Transcribed page contents:
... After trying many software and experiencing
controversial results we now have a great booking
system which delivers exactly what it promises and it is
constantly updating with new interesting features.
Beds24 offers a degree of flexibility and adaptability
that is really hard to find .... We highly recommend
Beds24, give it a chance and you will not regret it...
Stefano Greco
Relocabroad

- _WHAT THIS TASK INVOLVES_
Would you write out all the records exactly as they read?

- _RESPONSE AREA_
... After trying many software and experiencing
controversial results we now have a great booking
system which delivers exactly what it promises and it is
constantly updating with new interesting features.
Beds24 offers a degree of flexibility and adaptability
that is really hard to find .... We highly recommend
Beds24, give it a chance and you will not regret it...
Stefano Greco
Relocabroad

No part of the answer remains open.